Noninterest Income
Total noninterest income increased by $2.7 million or 90.4%, to $5.8 million for the three months ended March 31, 2021, compared to $3.0 million for the three months ended March 31, 2020, with the majority of the increase from mortgage-banking revenue. Mortgage-banking revenue increased $2.8 million or 169.0%, due to the increased volume of loans originated from $43.2 million during the three months ended March 31, 2020 to $101.3 million during the three months ended March 31, 2021. A significant portion of the originations were refinances due to the drop in interest rates. The Title Company generated $335,000 in revenue during the three months ended March 31, 2021 compared to $238,000 for the three months ended March 31, 2020. Servicing fee income (included in other noninterest income) increased $107,000 from $33,000 for the three months ended March 31, 2020 to $140,000 for the same period of 2021 as the volume of loans serviced for FHLMC and FNMA increased during the first quarter of 2021. Real estate commissions decreased $149,000 and real estate management fees decreased $165,000 during the three months ended March 31, 2021 compared to the same period of 2020 as we wound down the operations of the Bank’s subsidiary, Louis Hyatt, Inc. after the Hyatt Commercial asset sale on January 1, 2021.
Noninterest Expense
Total noninterest expense increased $554,000, or 6.7%, to $8.8 million for the three months ended March 31, 2021, compared to $8.3 million for the three months ended March 31, 2020, primarily due to increases in compensation and related expenses and merger costs related to the pending merger with Shore Bank. Compensation and related expenses increased by $761,000, or 13.9%, to $6.2 million for the three months ended March 31, 2021, compared to $5.5 million for the three months ended March 31, 2020. This increase was primarily due to annual salary increases, additional hirings, primarily in the mortgage-banking division, and increased commission expense that corresponds with our increased mortgage-banking volumes. Merger expenses amounted to $238,000 for the three months ended March 31, 2021, primarily consisting of legal fees. Professional fees decreased $152,000 primarily due to decreased external audit and consulting fees in the first quarter of 2021. Additionally, we recognized a $34,000 loss on the sale of Hyatt Commercial during the three months ended March 31, 2021.
Income Tax Provision
We recorded a $1.5 million tax provision on net income before income taxes of $5.4 million for the three months ended March 31, 2021 for an effective tax rate of 27.1%, compared to an income tax provision of $213,000 on net income before income taxes of $778,000 for the three months ended March 31, 2020, for an effective tax rate of 27.4%.
Financial Condition
Total assets increased $160.4 million to $1.1 billion at March 31, 2021, compared to $952.6 million at December 31, 2020. This increase was primarily due to a $100.5 million, or 64.2%, increase in cash and cash equivalents, to $257.1 million at March 31, 2021 from $156.6 million at December 31, 2020 due primarily to increased deposits. Additionally, AFS securities increased $67.6 million as we as we redirected some of our excess liquidity in the form of security purchases. Partially offsetting the increase in total assets was a $21.4 million decrease in total loans in the first quarter of 2021 as a result of significant pay offs. Total deposits increased $157.6 million, or 19.5%, to $964.1 million at March 31, 2021 compared to $806.5 million at December 31, 2020 primarily due to deposits from medical-cannabis related customers.

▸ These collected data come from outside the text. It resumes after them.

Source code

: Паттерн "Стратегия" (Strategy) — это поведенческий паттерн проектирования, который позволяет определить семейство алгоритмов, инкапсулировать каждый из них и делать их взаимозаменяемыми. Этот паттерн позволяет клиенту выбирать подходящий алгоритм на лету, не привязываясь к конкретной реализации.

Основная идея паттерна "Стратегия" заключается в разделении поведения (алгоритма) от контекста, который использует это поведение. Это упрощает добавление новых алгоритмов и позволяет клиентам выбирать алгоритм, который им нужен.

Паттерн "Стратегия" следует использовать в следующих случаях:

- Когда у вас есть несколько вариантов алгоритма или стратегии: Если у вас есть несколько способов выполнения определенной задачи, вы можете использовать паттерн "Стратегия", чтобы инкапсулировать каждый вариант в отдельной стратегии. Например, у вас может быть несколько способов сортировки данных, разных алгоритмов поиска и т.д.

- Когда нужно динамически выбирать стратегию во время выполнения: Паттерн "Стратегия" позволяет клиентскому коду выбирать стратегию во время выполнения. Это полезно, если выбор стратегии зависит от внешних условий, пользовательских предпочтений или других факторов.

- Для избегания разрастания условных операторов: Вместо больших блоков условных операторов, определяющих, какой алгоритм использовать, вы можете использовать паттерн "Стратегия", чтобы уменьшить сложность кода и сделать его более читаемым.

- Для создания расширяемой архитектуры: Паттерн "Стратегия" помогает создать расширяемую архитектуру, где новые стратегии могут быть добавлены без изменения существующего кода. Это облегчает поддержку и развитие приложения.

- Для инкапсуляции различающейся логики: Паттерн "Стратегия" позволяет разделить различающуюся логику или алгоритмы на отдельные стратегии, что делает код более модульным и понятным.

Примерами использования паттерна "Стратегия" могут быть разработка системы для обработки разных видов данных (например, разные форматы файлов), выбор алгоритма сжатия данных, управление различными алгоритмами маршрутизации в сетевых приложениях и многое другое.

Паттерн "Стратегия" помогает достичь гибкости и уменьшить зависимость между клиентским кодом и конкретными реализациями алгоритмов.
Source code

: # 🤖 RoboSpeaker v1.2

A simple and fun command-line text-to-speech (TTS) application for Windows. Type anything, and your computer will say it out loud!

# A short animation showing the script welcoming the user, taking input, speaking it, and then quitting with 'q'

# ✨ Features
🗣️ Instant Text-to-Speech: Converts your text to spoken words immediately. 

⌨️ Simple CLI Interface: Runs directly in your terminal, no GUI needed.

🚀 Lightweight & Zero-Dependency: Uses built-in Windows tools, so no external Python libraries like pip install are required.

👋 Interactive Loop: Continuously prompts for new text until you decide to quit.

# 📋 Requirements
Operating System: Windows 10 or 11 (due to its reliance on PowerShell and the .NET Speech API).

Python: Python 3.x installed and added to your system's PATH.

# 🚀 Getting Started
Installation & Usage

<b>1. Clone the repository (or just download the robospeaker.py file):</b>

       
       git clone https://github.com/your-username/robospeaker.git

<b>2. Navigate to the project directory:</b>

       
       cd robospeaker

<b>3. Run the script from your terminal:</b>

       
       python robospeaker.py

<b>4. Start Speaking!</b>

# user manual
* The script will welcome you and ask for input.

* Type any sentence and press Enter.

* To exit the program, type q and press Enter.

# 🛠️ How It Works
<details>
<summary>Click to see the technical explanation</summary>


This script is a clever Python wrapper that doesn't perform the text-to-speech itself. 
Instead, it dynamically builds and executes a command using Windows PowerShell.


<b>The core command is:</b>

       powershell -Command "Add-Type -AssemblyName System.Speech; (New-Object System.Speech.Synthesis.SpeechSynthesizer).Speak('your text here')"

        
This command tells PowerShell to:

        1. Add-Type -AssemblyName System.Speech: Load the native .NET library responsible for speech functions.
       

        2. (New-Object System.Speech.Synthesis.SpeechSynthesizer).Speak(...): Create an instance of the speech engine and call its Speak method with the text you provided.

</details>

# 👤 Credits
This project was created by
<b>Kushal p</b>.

Stockholders’ equity increased $1.4 million to $111.1 million at March 31, 2021 compared to $109.6 million at December 31, 2020, due to net income to date for the year, partially offset by dividends paid to stockholders and an increased accumulated other comprehensive loss.
Securities
We utilize the securities portfolio as part of our overall asset/liability management practices to enhance interest revenue while providing necessary liquidity for the funding of loan growth or deposit withdrawals. We continually monitor the credit risk associated with investments and diversify the risk in the securities portfolios. We held $132.7 million and $65.1 million in AFS securities as of March 31, 2021 and December 31, 2020, respectively. We held $14.5 million and $15.9 million, respectively, in HTM securities as of March 31, 2021 and December 31, 2020.